DESCRIPTION (Adapted from applicant's abstract): Tolerance to benzodiazepines (BZ) limits their clinical use of anticonvulsants, anxiolytic and antipanic agents. In the clinical practice to maintain the level of drug efficacy the BZ doses are increased to overcome tolerance and this often leads to physical dependence. We must understand the mechanisms of BZ tolerance in order to overcome the problems in their clinical use and we believe that this will also bring about an initial understanding of how GABAergic transmission is regulated. BZ can be classified as FULL or PARTIAL allosteric modulators of GABA action at GABA-a receptors (FAM and PAM, respectively). Both drug classes act on GABA-a receptors that include one alpha1-5 and one gamma2-3 subunit in their structure, but their intrinsic activity in amplifying GABA action differs. Diazepam, (a FAM), but not imidazenil, (a PAM) induces tolerance in rodents. In preliminary studies, we have shown that in tolerance rats there is a change in the expression of mRNAs encoding for alpha1, gamma2 and alpha5 GABA-a receptor subunits which reverses when tolerance is reversed. Such changes are not present in rats receiving imidazenil in doses equipotent to those of diazepam that induce tolerance. These two drugs will be used as research tools to explore the mechanism of diazepam tolerance. We hypothesize that tolerance to diazepam is triggered by an alteration of GABA-a receptor subunit expression restricted to functionally dedicated brain areas. We propose a systematic investigation of the mechanism of diazepam tolerance in rats with the following aims: (1) Determine onset and duration of diazepam tolerance to its anticonvulsant, anticonflict and cognition disrupting action using as a contrast imidazemil, (2) PCR analysis changes in 14 subunit mRNA content in 28 brain areas at the onset and termination of diazepam tolerance and test whether imidazenil produces similar changes or antagonizes diazepam changes, (3) Measure with gold immunolabeling in brain slices the content of 8 different GABA-a receptor subunits in pertinent brain areas of diazepam tolerant rats using imidazenil as a contrast and/or as antagonist and (4) Study changes of subunit expression in neuronal membranes of dissociated cultures prepared from pertinent brain areas of tolerant rats; determine receptor coexpression of pertinent subunits with double-immunolabelling with gold particles of different size.

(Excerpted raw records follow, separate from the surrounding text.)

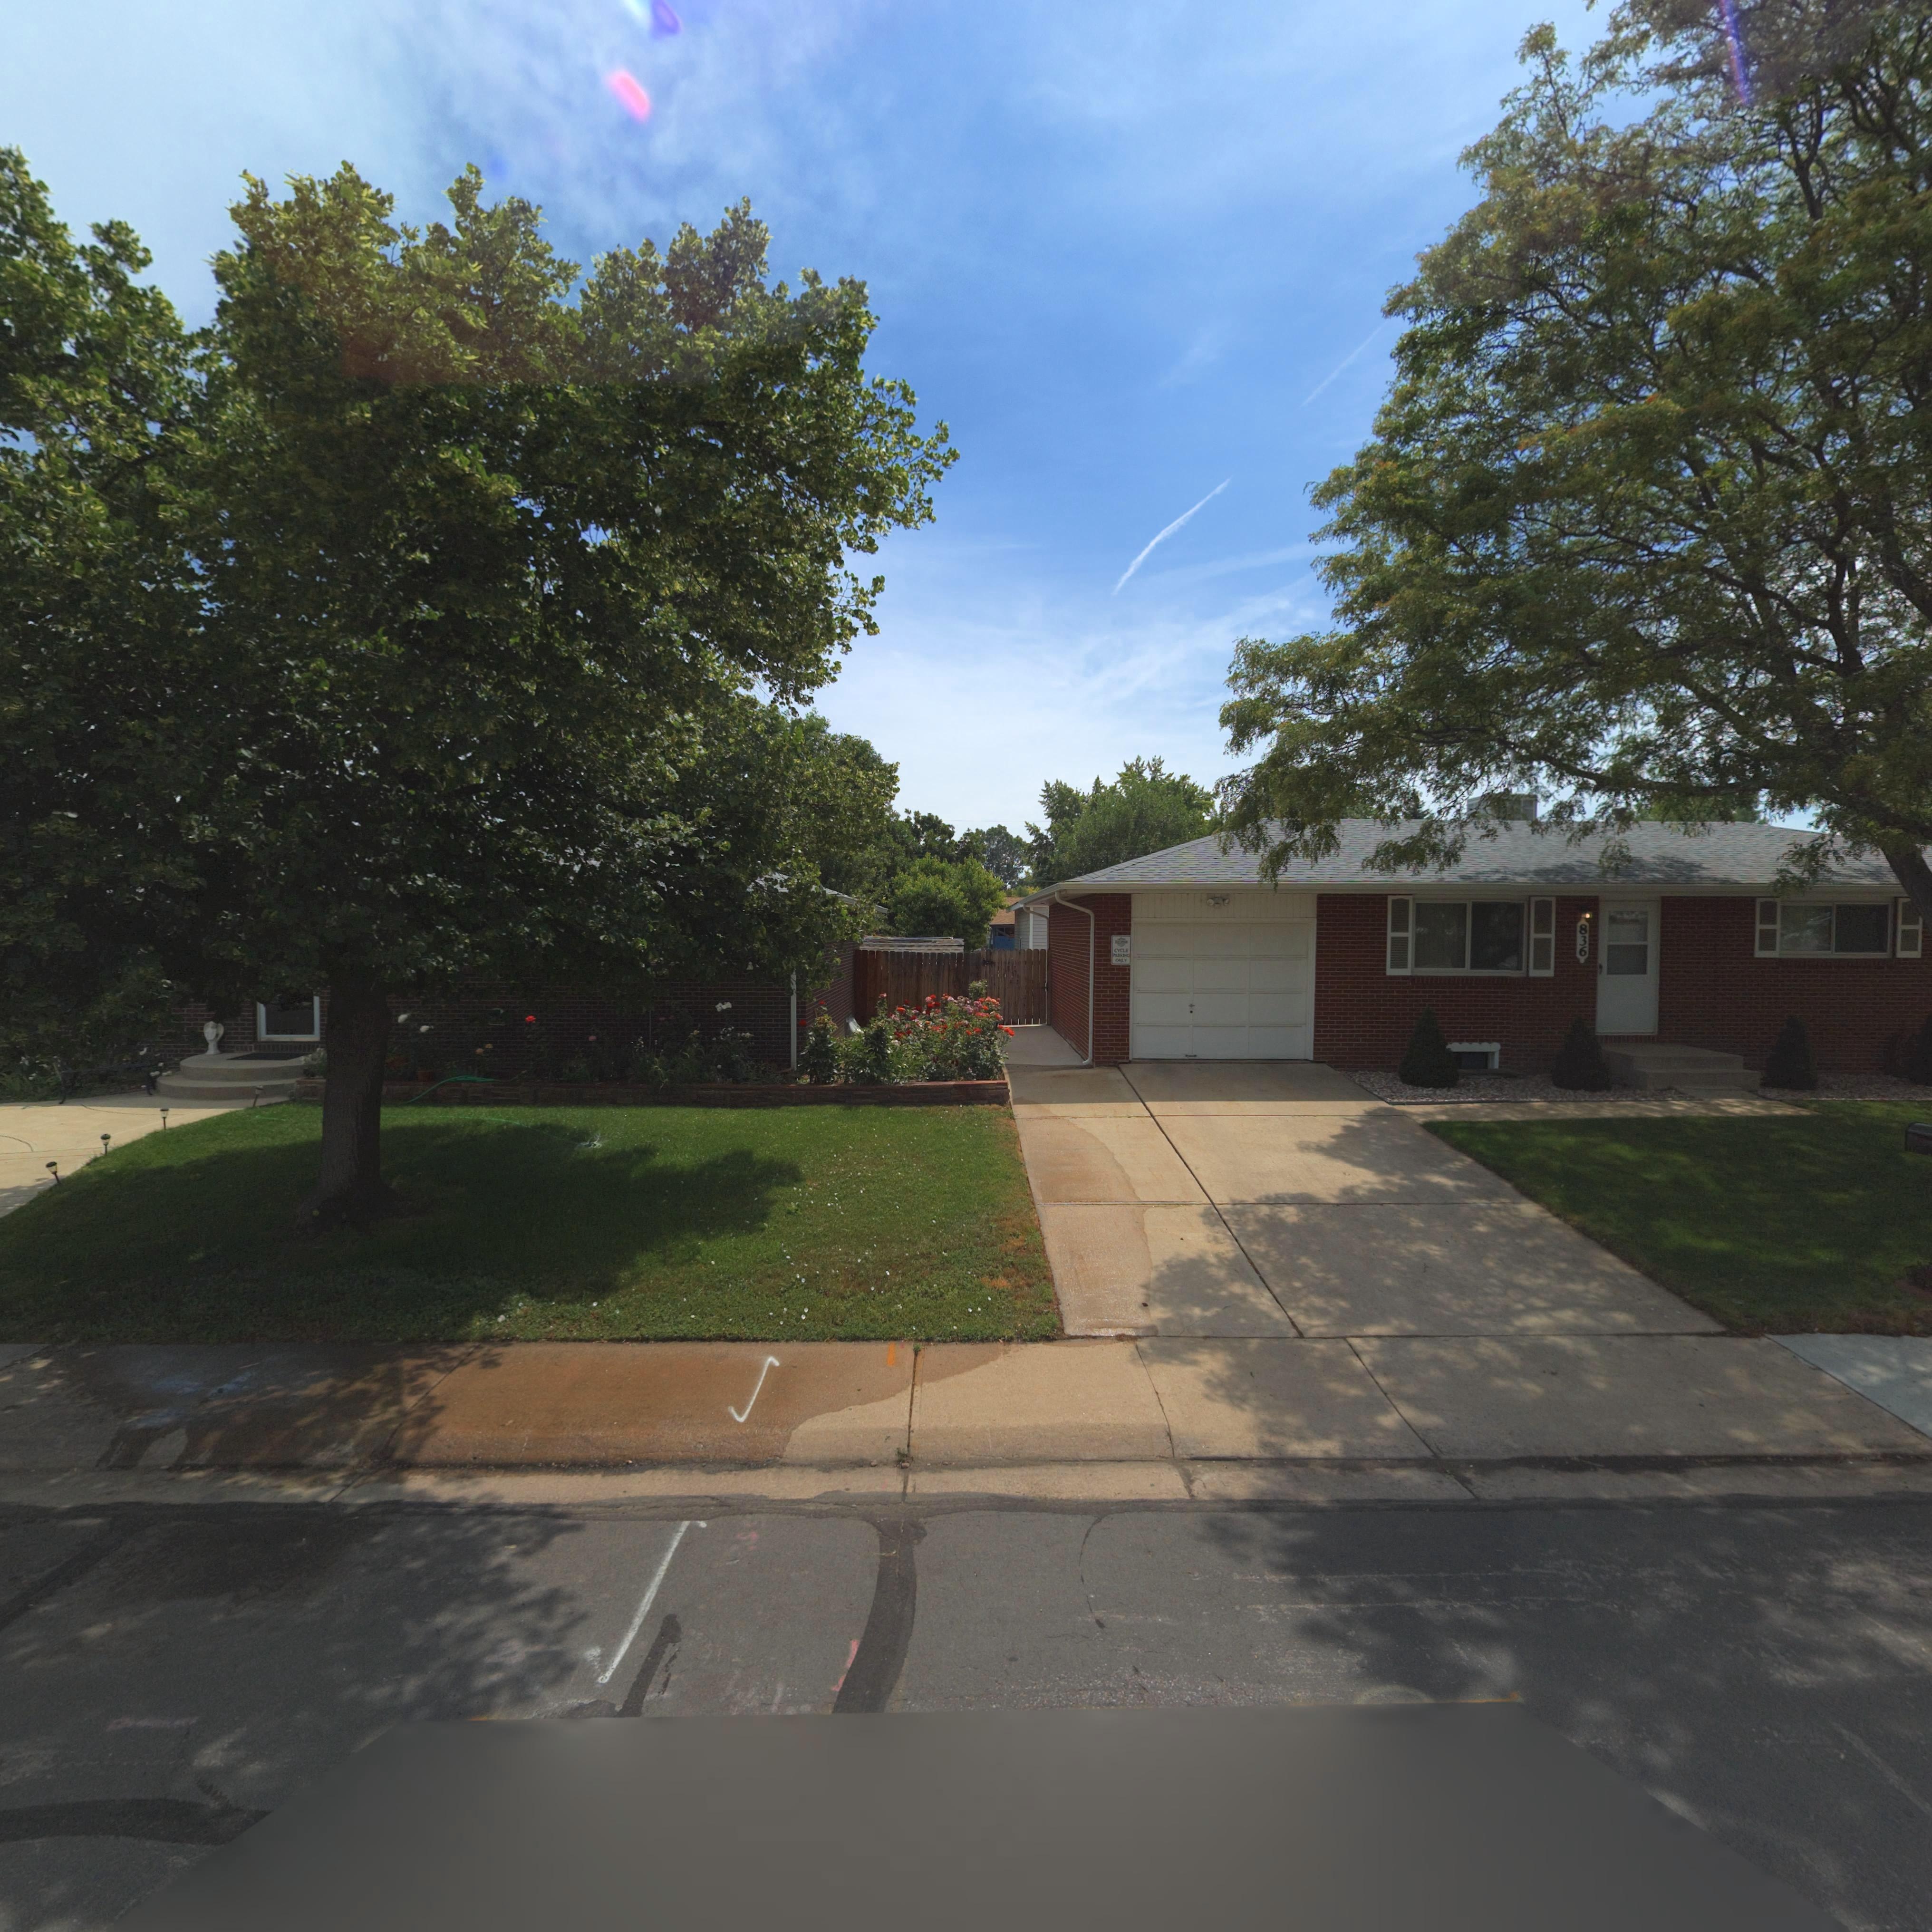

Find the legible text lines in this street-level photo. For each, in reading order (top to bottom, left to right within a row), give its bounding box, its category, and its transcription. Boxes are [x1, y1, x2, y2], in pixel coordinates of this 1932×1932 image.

[1578, 923, 1587, 956] StreetNumber: 836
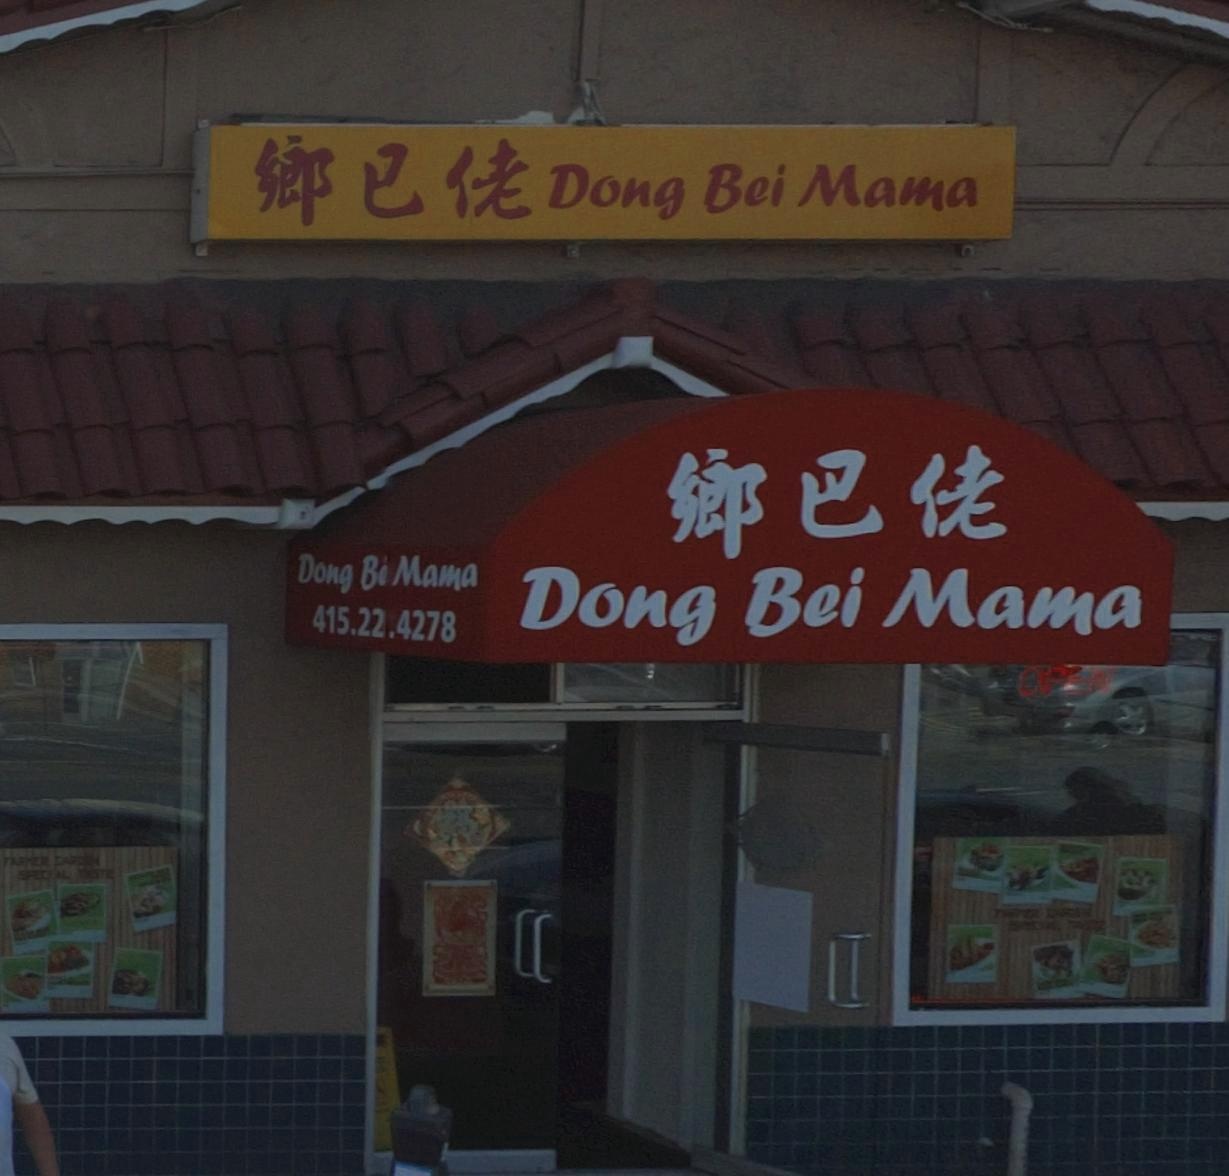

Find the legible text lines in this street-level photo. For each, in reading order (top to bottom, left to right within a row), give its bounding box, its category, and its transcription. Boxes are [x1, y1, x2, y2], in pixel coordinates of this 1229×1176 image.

[543, 159, 981, 223] BusinessName: Dong Bei Mama
[292, 549, 482, 598] BusinessName: Dong B* Mama
[303, 600, 461, 645] None: 415.22.4278
[516, 563, 1148, 649] BusinessName: Dong Bei Mama
[1014, 664, 1120, 701] None: OPEN
[13, 865, 119, 885] None: SPECIAL TASTE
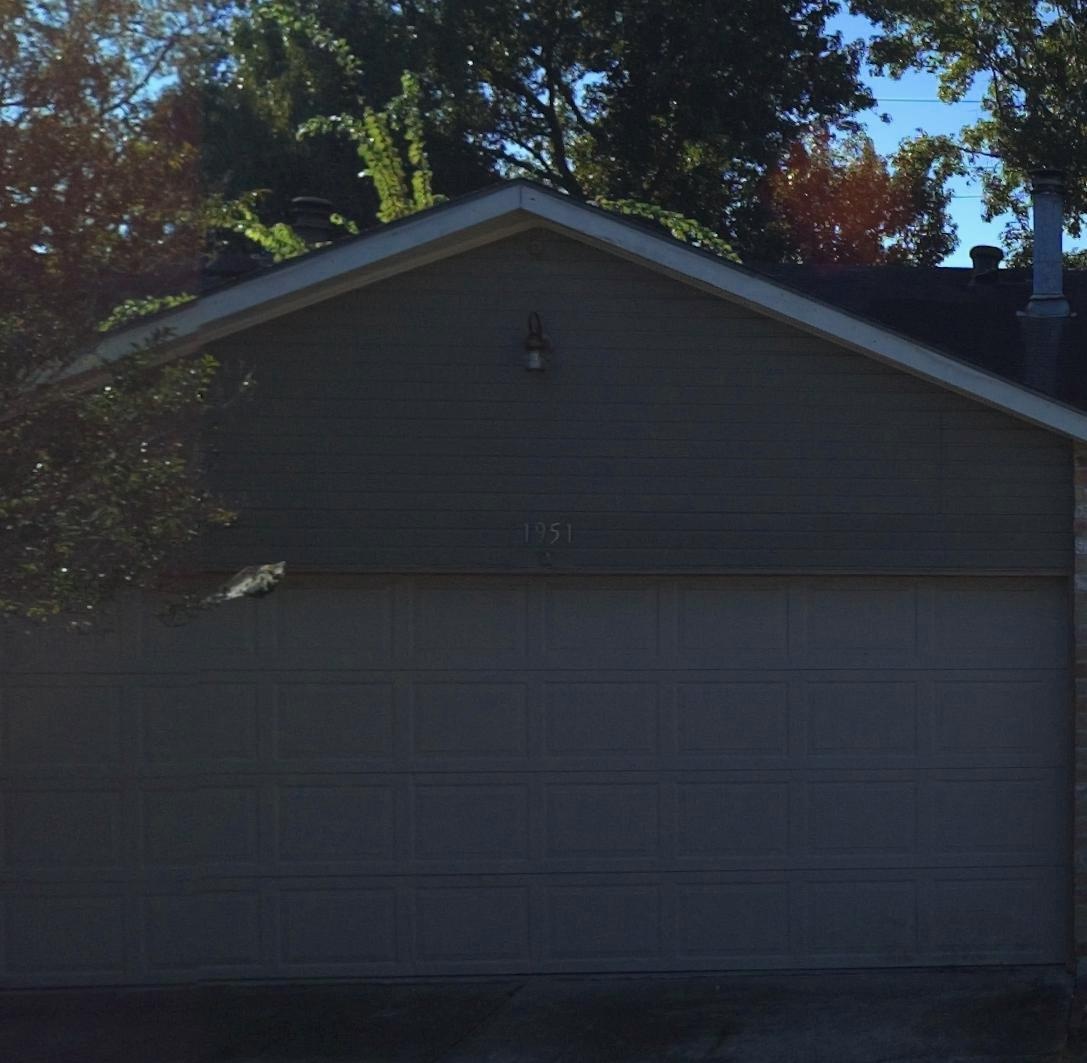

描述（改编自申请人的摘要）：耐受性苯二氮卓类药物（BZ）限制了其抗惊厥药的临床使用，抗焦虑剂和抗恐慌剂。在临床实践中要保持药物疗效水平增加 BZ 剂量以克服耐受性和这常常导致身体依赖。我们必须了解其中的机制 BZ耐受性的研究，以克服其临床使用中的问题我们相信这也会带来一个初步的了解 GABA 能传输受到调节。 BZ 可分为 FULL 或 GABA-a 受体（FAM 和分别为 PAM）。两种药物均作用于 GABA-a 受体，包括其结构中有一个 alpha1-5 和一个 gamma2-3 亚基，但它们放大 GABA 作用的内在活性不同。地西泮（FAM），但咪达西尼（PAM）不会在啮齿动物中诱导耐受性。在初步研究表明，在耐受性大鼠中，编码 alpha1、gamma2 和 alpha5 GABA-a 受体的 mRNA 表达当耐受性逆转时，亚基也会逆转。这样的改变不存在于接受咪达西尼的大鼠中，其剂量与地西泮可诱导耐受。这两种药物将用作研究探索地西泮耐受机制的工具。我们假设对地西泮的耐受性是由 GABA-a 受体的改变引发的亚基表达仅限于功能专用的大脑区域。我们提出对地西泮耐受机制进行系统研究具有以下目标的大鼠：（1）确定地西泮的起效和持续时间对其抗惊厥药、抗冲突药和认知干扰药的耐受性使用咪达西米作为对照的作用，（2）PCR分析14中的变化开始和结束时28个脑区的亚基mRNA含量地西泮耐受性并测试咪达西尼是否产生类似的变化或拮抗地西泮的变化，(3) 用脑中金免疫标记进行测量切片相关的 8 个不同 GABA-a 受体亚基的含量使用咪达西尼作为对照和/或对地西泮耐受的大鼠的大脑区域作为拮抗剂和（4）研究神经元亚基表达的变化从相关大脑区域制备的分离培养物的膜耐受的老鼠；确定相关亚基的受体共表达不同大小的金颗粒的双重免疫标记。